Une vraie petite mystification, comme celle qui est faite par Emmanuel Macron sur le plan historique avec l’utilisation de cette référence à Pétain dans une propagande qui n’aurait, il faut bien le dire, rien à envier à celle d’un certain Joseph Goebbels ou, pour les plus sensibles, à la pensée de Nicolas Machiavel* : La fin justifie les moyens.
Vouloir ne pas assimiler le RN au régime de Vichy, en tout cas l'extirper de son passé idéologique lorsqu'on est censé faire partie du camp Républicain, c’est jouer avec l’émotionnel collectif. C'est rappeler aux Français une période sombre et tragique de notre histoire, tout en dédramatisant, banalisant, son évocation dans la presse en la réduisant à une quelconque joute politico-politicienne.

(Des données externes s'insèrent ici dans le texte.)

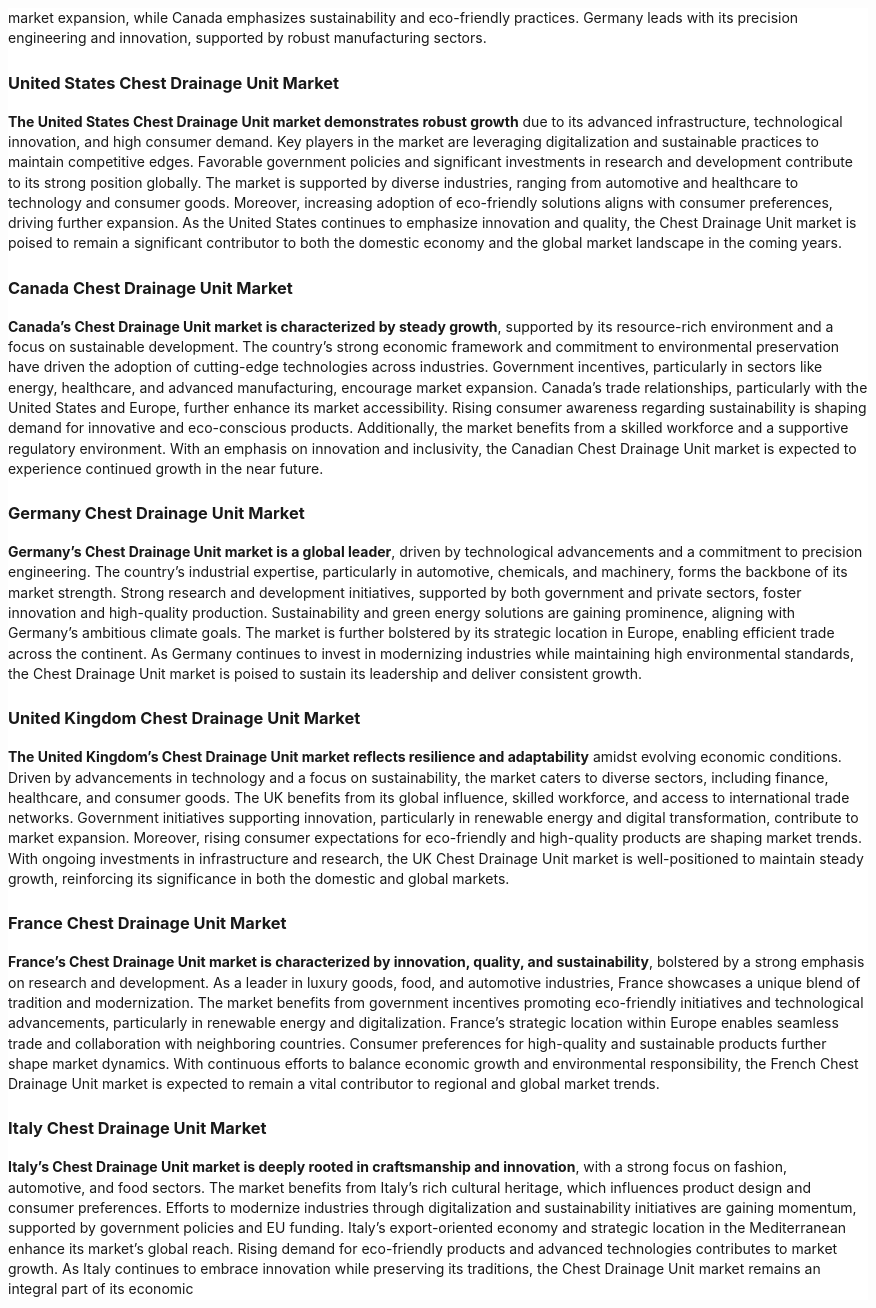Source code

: market expansion, while Canada emphasizes sustainability and eco-friendly practices. Germany leads with its precision engineering and innovation, supported by robust manufacturing sectors.</span></em></p></blockquote><h3><strong>United States Chest Drainage Unit Market</strong></h3><p><strong>The United States Chest Drainage Unit market demonstrates robust growth</strong> due to its advanced infrastructure, technological innovation, and high consumer demand. Key players in the market are leveraging digitalization and sustainable practices to maintain competitive edges. Favorable government policies and significant investments in research and development contribute to its strong position globally. The market is supported by diverse industries, ranging from automotive and healthcare to technology and consumer goods. Moreover, increasing adoption of eco-friendly solutions aligns with consumer preferences, driving further expansion. As the United States continues to emphasize innovation and quality, the Chest Drainage Unit market is poised to remain a significant contributor to both the domestic economy and the global market landscape in the coming years.</p><h3><strong>Canada Chest Drainage Unit Market</strong></h3><p><strong>Canada&rsquo;s Chest Drainage Unit market is characterized by steady growth</strong>, supported by its resource-rich environment and a focus on sustainable development. The country&rsquo;s strong economic framework and commitment to environmental preservation have driven the adoption of cutting-edge technologies across industries. Government incentives, particularly in sectors like energy, healthcare, and advanced manufacturing, encourage market expansion. Canada&rsquo;s trade relationships, particularly with the United States and Europe, further enhance its market accessibility. Rising consumer awareness regarding sustainability is shaping demand for innovative and eco-conscious products. Additionally, the market benefits from a skilled workforce and a supportive regulatory environment. With an emphasis on innovation and inclusivity, the Canadian Chest Drainage Unit market is expected to experience continued growth in the near future.</p><h3><strong>Germany Chest Drainage Unit Market</strong></h3><p><strong>Germany&rsquo;s Chest Drainage Unit market is a global leader</strong>, driven by technological advancements and a commitment to precision engineering. The country&rsquo;s industrial expertise, particularly in automotive, chemicals, and machinery, forms the backbone of its market strength. Strong research and development initiatives, supported by both government and private sectors, foster innovation and high-quality production. Sustainability and green energy solutions are gaining prominence, aligning with Germany&rsquo;s ambitious climate goals. The market is further bolstered by its strategic location in Europe, enabling efficient trade across the continent. As Germany continues to invest in modernizing industries while maintaining high environmental standards, the Chest Drainage Unit market is poised to sustain its leadership and deliver consistent growth.</p><h3><strong>United Kingdom Chest Drainage Unit Market</strong></h3><p><strong>The United Kingdom&rsquo;s Chest Drainage Unit market reflects resilience and adaptability</strong> amidst evolving economic conditions. Driven by advancements in technology and a focus on sustainability, the market caters to diverse sectors, including finance, healthcare, and consumer goods. The UK benefits from its global influence, skilled workforce, and access to international trade networks. Government initiatives supporting innovation, particularly in renewable energy and digital transformation, contribute to market expansion. Moreover, rising consumer expectations for eco-friendly and high-quality products are shaping market trends. With ongoing investments in infrastructure and research, the UK Chest Drainage Unit market is well-positioned to maintain steady growth, reinforcing its significance in both the domestic and global markets.</p><h3><strong>France Chest Drainage Unit Market</strong></h3><p><strong>France&rsquo;s Chest Drainage Unit market is characterized by innovation, quality, and sustainability</strong>, bolstered by a strong emphasis on research and development. As a leader in luxury goods, food, and automotive industries, France showcases a unique blend of tradition and modernization. The market benefits from government incentives promoting eco-friendly initiatives and technological advancements, particularly in renewable energy and digitalization. France&rsquo;s strategic location within Europe enables seamless trade and collaboration with neighboring countries. Consumer preferences for high-quality and sustainable products further shape market dynamics. With continuous efforts to balance economic growth and environmental responsibility, the French Chest Drainage Unit market is expected to remain a vital contributor to regional and global market trends.</p><h3><strong>Italy Chest Drainage Unit Market</strong></h3><p><strong>Italy&rsquo;s Chest Drainage Unit market is deeply rooted in craftsmanship and innovation</strong>, with a strong focus on fashion, automotive, and food sectors. The market benefits from Italy&rsquo;s rich cultural heritage, which influences product design and consumer preferences. Efforts to modernize industries through digitalization and sustainability initiatives are gaining momentum, supported by government policies and EU funding. Italy&rsquo;s export-oriented economy and strategic location in the Mediterranean enhance its market&rsquo;s global reach. Rising demand for eco-friendly products and advanced technologies contributes to market growth. As Italy continues to embrace innovation while preserving its traditions, the Chest Drainage Unit market remains an integral part of its economic
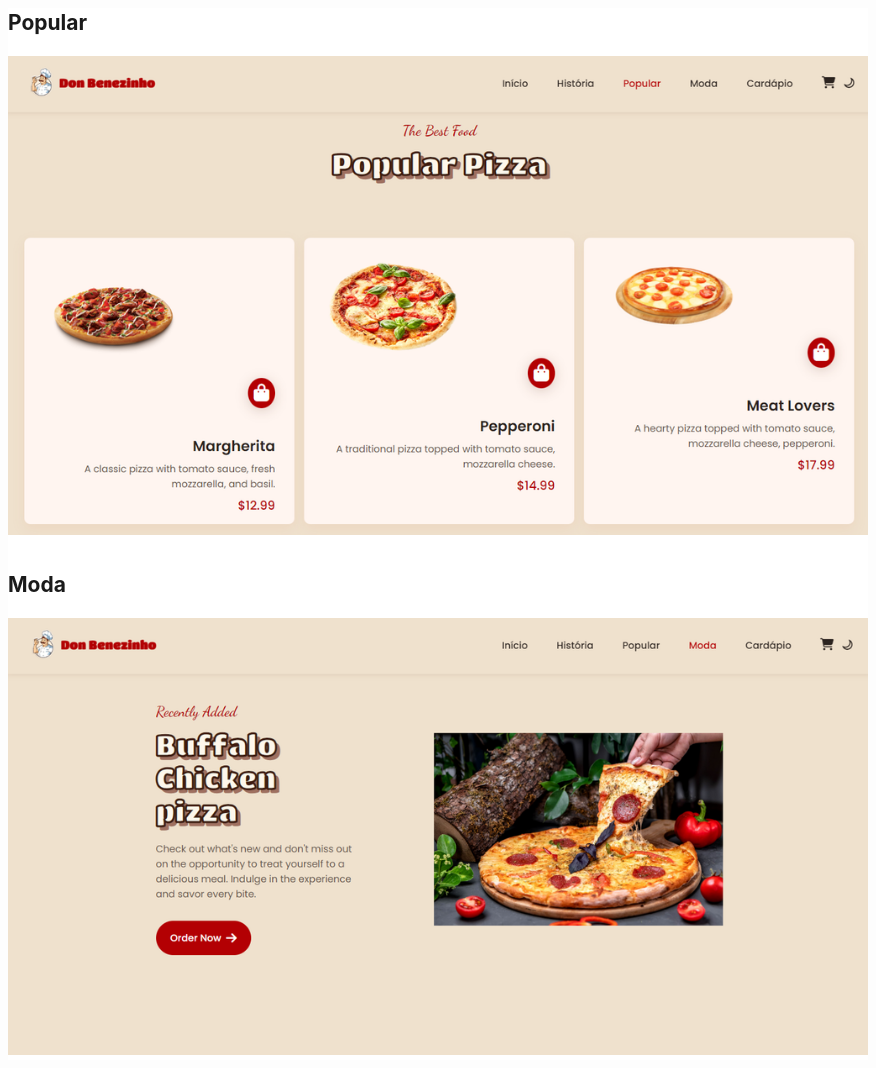 ## Popular

![popular.png](documentos/layout/popular.png)

## Moda

![recently.png](documentos/layout/recently.png)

Une “fuite” calculée qui place l’oubli en (non) valeur cardinale pour la poursuite de réformes auxquelles est associée le peuple sans que ce dernier, pourtant, n’a eu jamais son mot à dire, par référendum par exemple. Le tout, sans soucier de morale et encore moins de l’intérêt commun.
N'en déplaise à Yves Thréard et aux adeptes comme lui du "tout est permis en politique", cette manière cynique de procéder choque et ne fait pas exister les vrais débats nécessaires à notre démocratie. Et elle choque en premier lieu, profondément, tous ceux encore vivants ou dont la mémoire ne doit pas être oubliée à la première combine politique venue, qui ont souffert de l’occupation allemande et de la barbarie nazie durant la Seconde guerre mondiale.
Elle indigne tous qui se disent “Plus jamais ça !”, autrement dit plus jamais ce dédain de la morale, cette minable légèreté de se comporter comme si tout se valait, comme si rien n’était à prendre au sérieux. C’est bien ces contorsions entre les idées (qui peuvent durer, y compris les plus dangereuses, quelles que soient leurs origines sur l’échiquier politique) et les événements (dont le traitement des problèmes hélas laisse une plus grande place à l’opportunisme qu’à la réflexion profonde), qui entraînent les actes politiques les plus délétères et néfastes pour notre pays. C’est en ce sens, qu’il faut rejeter l’immoralité ou l'absence consternante à ce point de morale.
Reconnaissez, Monsieur Thréard, que ça donne à réfléchir.
*Si cette pensée du Florentin Machiavel transpire de tout son ouvrage Le Prince, l'adage a été inventé par l'homme politique flamand Philippe van den Clyte, dit Philippe de Commynes.